Both 11 U.S.C. § 548(a)(1)(B) and California Civil Code § 3439.05 define a constructive fraudulent transfer as one for which the debtor did not receive reasonably equivalent value. "Reasonably equivalent value" is not defined by the Bankruptcy Code. BFP v. Resolution Trust Corp., 511 U.S. at 535-536. "Value" means "property, or satisfaction or securing of a present or antecedent debt of the debtor." Id., quoting and citing 11 U.S.C. § 548(d)(2)(A). When a transfer constitutes repayment of a debtor's antecedent or present debt, the transfer is not constructively fraudulent because it is made for reasonably equivalent value. See In re Fitness Holdings International, Inc., 714 F.3d at 1145-1146 (citation omitted). Finding reasonably equivalent value does not require exact equality in value. BFP v. Resolution Trust Corp., 511 U.S. at 540 n. 4 ("Our discussion assumes that the phrase 'reasonably equivalent' means 'approximately equivalent, ' or 'roughly equivalent.'"). Thus, to determine this element, the court must first determine the value of the property interest transferred by the debtor and the value of the property received in exchange for the transfer, and then the court must determine whether the latter value is reasonably equivalent to the former. See Corzin v. Fordu (In re Fordu), 201 F.3d 693, 707-708 (6th Cir. 1999). The court must consider all the circumstances surrounding the transfer. In re Brobeck, Phleger & Harrison LLP, 408 B.R. 318, 341 (Bankr. N.D. Cal. 2009). The "totality of the circumstances" test used in determining if reasonably equivalent value was received for a transfer is generally fact-intensive and may include consideration of fair market value, the arms'-length nature of the transaction, economic circumstances and relationship of the parties, the maturity, competitiveness, and efficiency of the market, industry standards, and other factors. In re 3dfx Interactive, Inc., 389 B.R. 842, 863 (Bankr. N.D. Cal. 2008). Plaintiff bears the burden of proof on this issue, and asset appraisals and expert testimony are often required to enable the court to make a proper determination of value. In re Roosevelt, 176 B.R. 200, 205-208 (9th Cir. BAP 1994).

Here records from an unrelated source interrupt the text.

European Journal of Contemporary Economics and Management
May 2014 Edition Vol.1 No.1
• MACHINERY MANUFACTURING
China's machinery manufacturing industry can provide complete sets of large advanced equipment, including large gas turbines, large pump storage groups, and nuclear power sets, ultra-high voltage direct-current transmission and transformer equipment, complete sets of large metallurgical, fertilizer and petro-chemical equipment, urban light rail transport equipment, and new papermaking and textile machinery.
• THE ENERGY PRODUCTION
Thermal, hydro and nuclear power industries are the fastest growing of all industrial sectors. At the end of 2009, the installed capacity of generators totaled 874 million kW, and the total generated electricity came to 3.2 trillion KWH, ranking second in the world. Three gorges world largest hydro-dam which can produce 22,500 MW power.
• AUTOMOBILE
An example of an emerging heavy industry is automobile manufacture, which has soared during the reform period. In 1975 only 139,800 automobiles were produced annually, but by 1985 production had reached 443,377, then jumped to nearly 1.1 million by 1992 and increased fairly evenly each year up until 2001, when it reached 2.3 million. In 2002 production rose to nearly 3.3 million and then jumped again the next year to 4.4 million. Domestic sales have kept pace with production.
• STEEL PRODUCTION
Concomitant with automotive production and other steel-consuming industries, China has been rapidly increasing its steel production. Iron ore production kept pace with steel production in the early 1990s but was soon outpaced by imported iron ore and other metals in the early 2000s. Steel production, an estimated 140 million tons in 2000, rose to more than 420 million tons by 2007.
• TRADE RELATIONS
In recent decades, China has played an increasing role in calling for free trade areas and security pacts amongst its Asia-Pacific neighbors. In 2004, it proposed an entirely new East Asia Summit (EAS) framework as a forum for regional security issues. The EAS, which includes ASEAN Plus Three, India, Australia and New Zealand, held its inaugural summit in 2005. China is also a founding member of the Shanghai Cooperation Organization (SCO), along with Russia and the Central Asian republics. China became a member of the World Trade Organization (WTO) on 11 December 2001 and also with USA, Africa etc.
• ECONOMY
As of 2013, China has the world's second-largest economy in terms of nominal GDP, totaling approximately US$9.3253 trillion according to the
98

On its face, Plaintiff's case-in-chief does not provide any evidence of the value of the FedChex Entities at the time of the disputed capital contributions during 2002. This valuation evidence is essential to Plaintiff's fraudulent transfer claims based on these transfers because if the court is to find that dilution of Bishop's interests in the FedChex Entities resulted in fraudulent transfers, the court would need to determine how much value was transferred and the value of what was received in exchange-in this case, increasing and decreasing ownership interests in two LLCs. It is key, therefore, to know how much, for example, a 25% membership interest in FedChex was worth in January 2002. However, Plaintiff has not offered any evidence of this.

Instead of offering valuation evidence, such as appraisals and expert testimony, Plaintiff argues that the capital contributions purportedly made by Davis did not actually happen or were invalid based upon the inability of the FedChex members to remember at trial specific facts about the capital contributions and based on alleged inconsistencies in their testimony. See Plaintiff's Proposed Findings of Fact and Conclusions of Law, at 95:26-98:3 and 101:2-106:6. If Plaintiff's contentions are correct, this would mean that Bishop's membership interests were indirectly transferred to Davis through inflation of Davis's membership interests, thereby diluting Bishop's interests, through fictitious and unsubstantiated capital contributions by Davis. Thus, under Plaintiff's theory, the transfers of Bishop's membership interests through dilution were made without reasonably equivalent value exchanged for the dilution.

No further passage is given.